● Task prompt
Below are some entries; report how many of their lines contain the word "width", giving nothing besides the number.

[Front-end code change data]
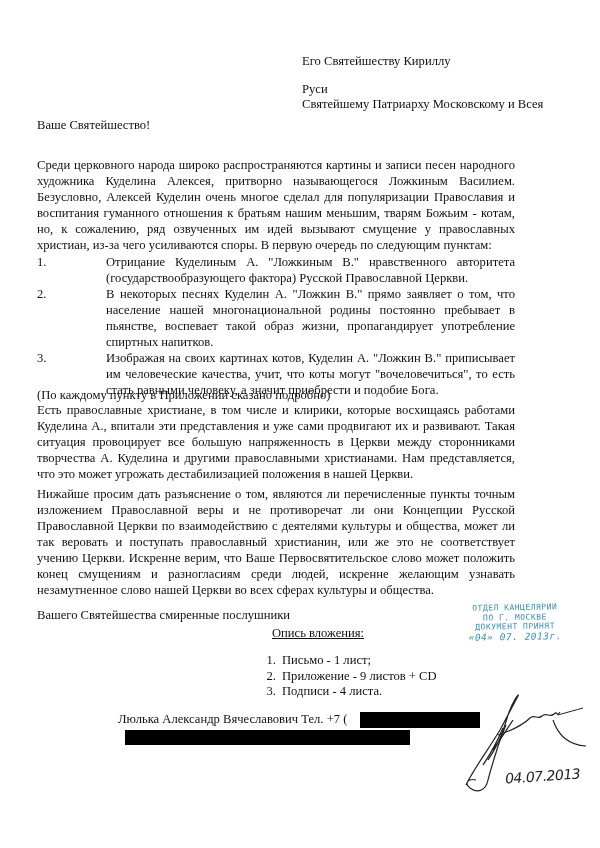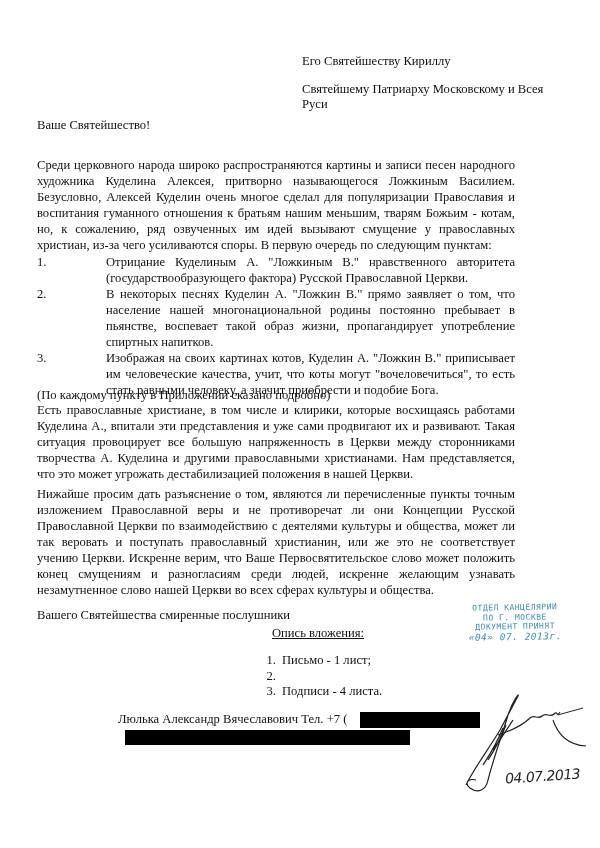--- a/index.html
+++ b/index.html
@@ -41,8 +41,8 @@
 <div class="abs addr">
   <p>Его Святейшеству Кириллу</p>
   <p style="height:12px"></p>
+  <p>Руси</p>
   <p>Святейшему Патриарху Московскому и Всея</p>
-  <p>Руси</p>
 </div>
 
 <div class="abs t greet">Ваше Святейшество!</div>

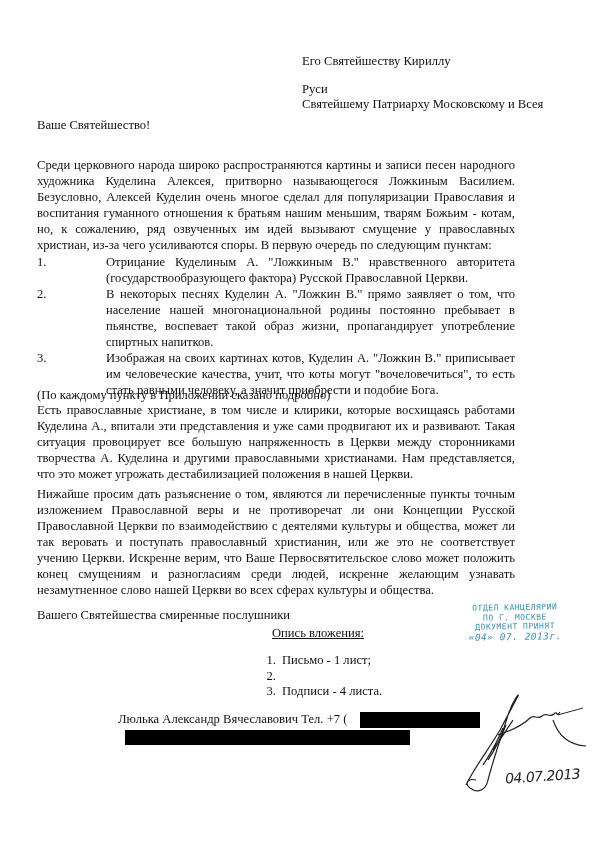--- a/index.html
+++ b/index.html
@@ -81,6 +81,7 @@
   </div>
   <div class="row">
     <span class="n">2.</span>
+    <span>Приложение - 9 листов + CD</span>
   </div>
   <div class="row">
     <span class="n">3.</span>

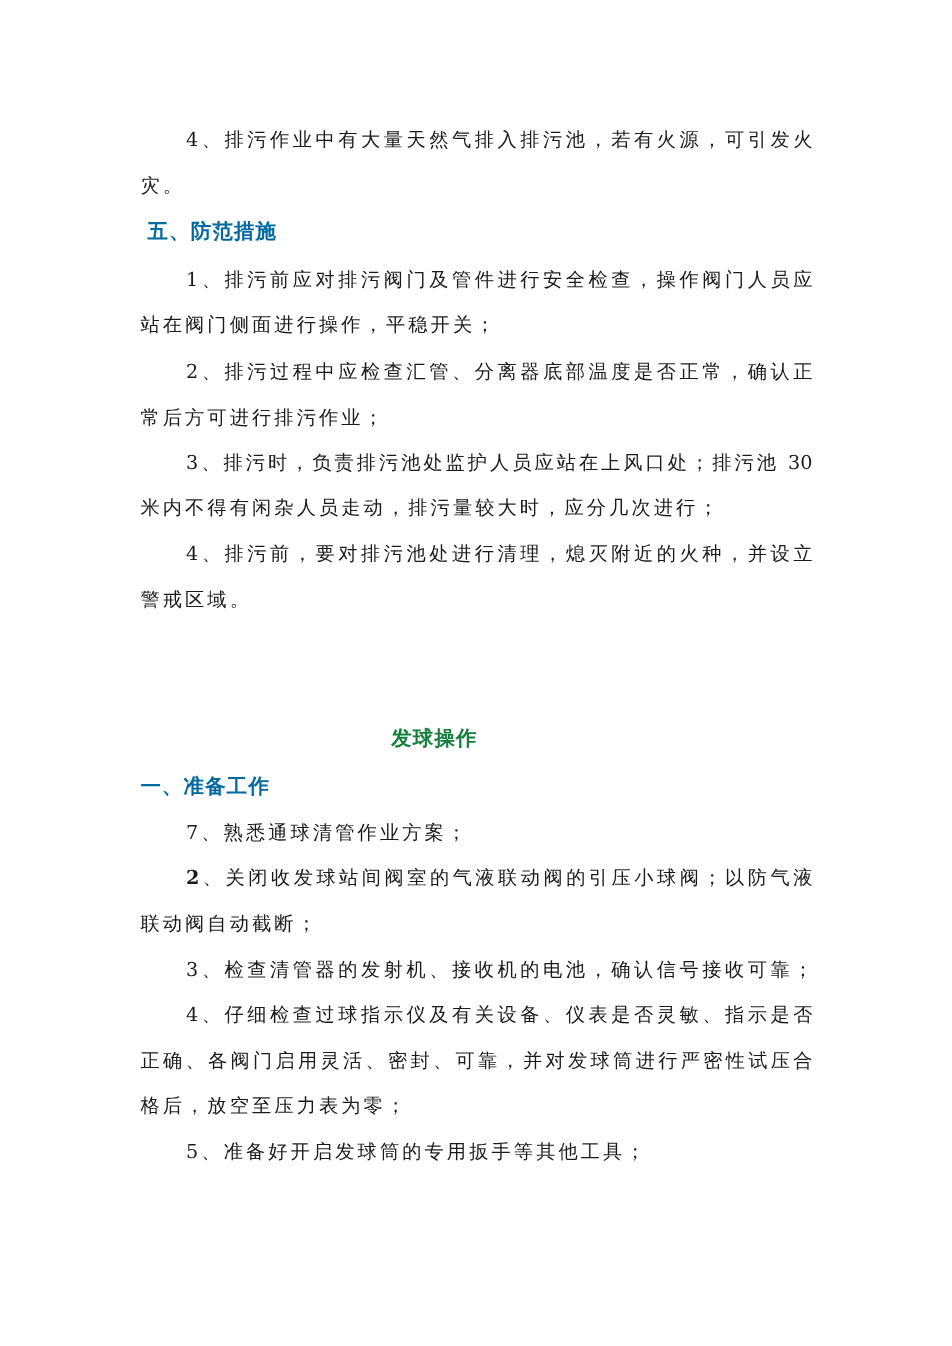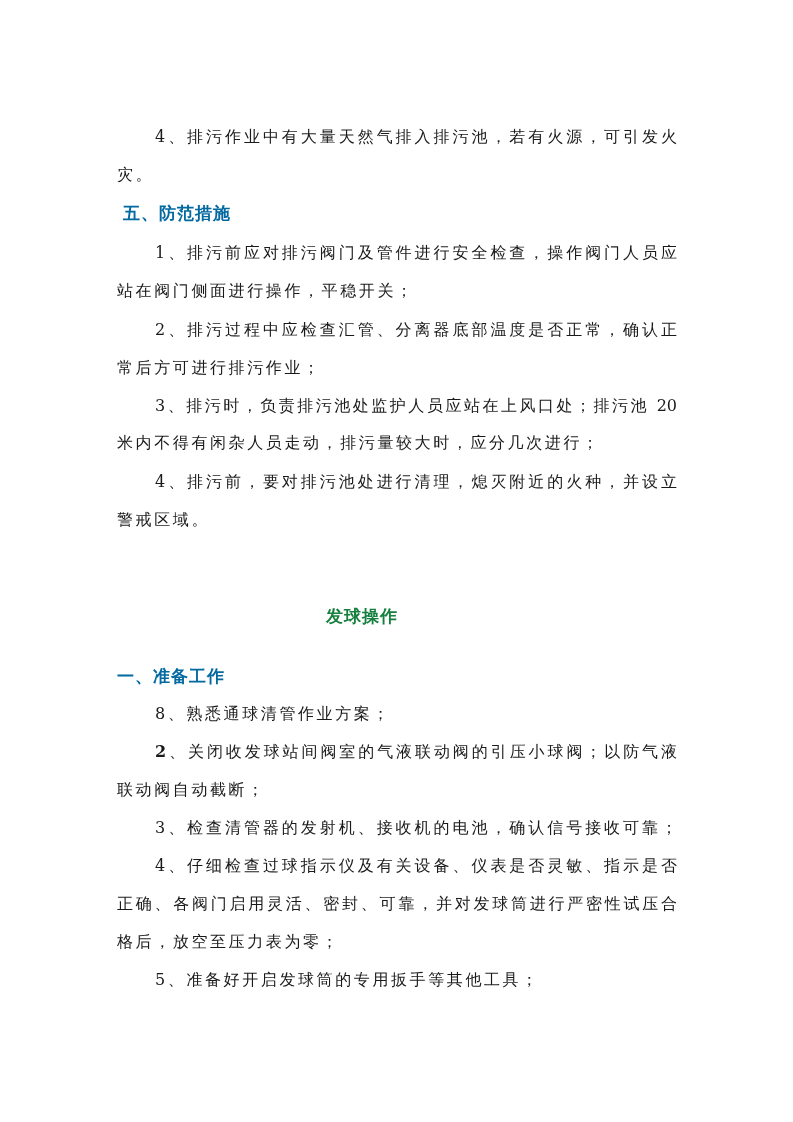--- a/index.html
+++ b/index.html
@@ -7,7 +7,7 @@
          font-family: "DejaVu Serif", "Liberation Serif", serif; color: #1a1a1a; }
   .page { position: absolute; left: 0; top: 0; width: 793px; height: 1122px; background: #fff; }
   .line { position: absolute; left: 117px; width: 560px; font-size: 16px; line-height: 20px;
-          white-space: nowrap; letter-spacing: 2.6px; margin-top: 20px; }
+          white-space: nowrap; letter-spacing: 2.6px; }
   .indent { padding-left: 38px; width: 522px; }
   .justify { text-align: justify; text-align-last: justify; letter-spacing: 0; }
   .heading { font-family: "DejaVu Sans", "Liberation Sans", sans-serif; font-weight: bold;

* * *

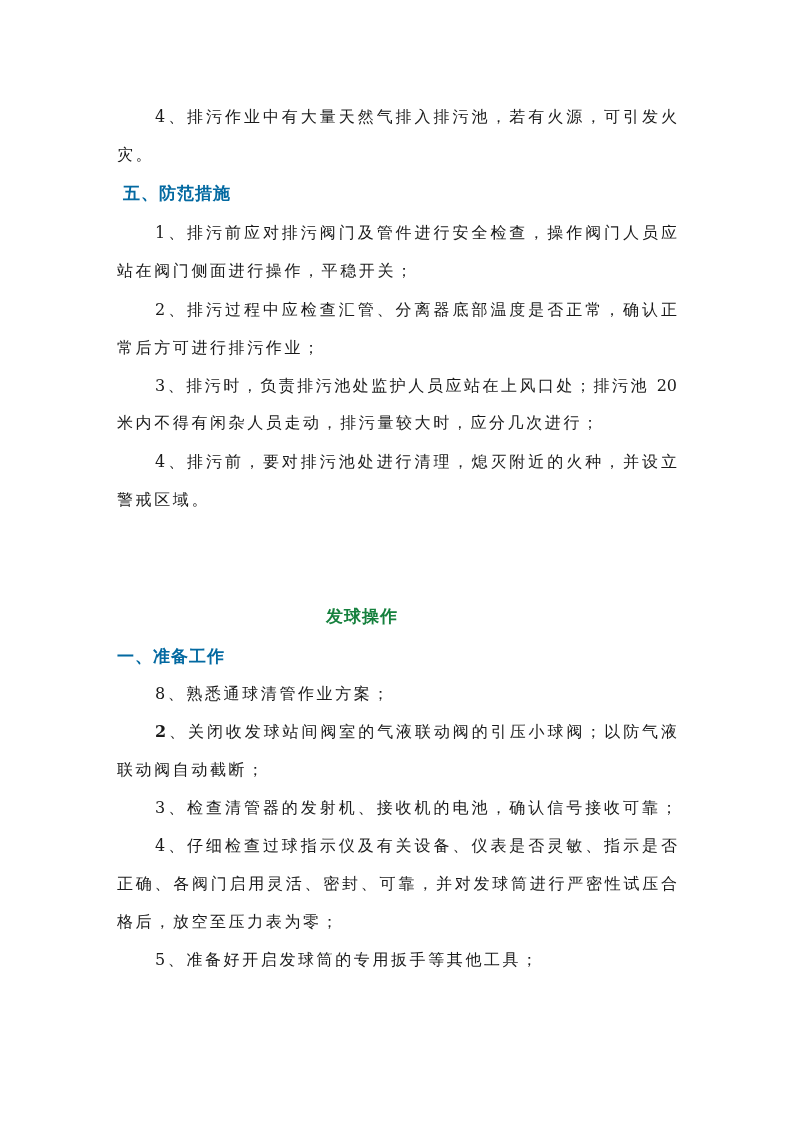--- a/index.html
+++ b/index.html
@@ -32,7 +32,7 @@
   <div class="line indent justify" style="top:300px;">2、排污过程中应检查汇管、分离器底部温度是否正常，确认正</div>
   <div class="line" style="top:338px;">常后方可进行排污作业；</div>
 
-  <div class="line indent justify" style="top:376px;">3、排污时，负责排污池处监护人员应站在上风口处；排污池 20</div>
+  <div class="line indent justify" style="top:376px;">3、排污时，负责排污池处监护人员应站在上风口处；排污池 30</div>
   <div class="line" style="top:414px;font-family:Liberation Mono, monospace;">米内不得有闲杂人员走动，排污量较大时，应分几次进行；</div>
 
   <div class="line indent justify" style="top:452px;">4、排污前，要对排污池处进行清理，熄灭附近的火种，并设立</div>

● Solved problem
3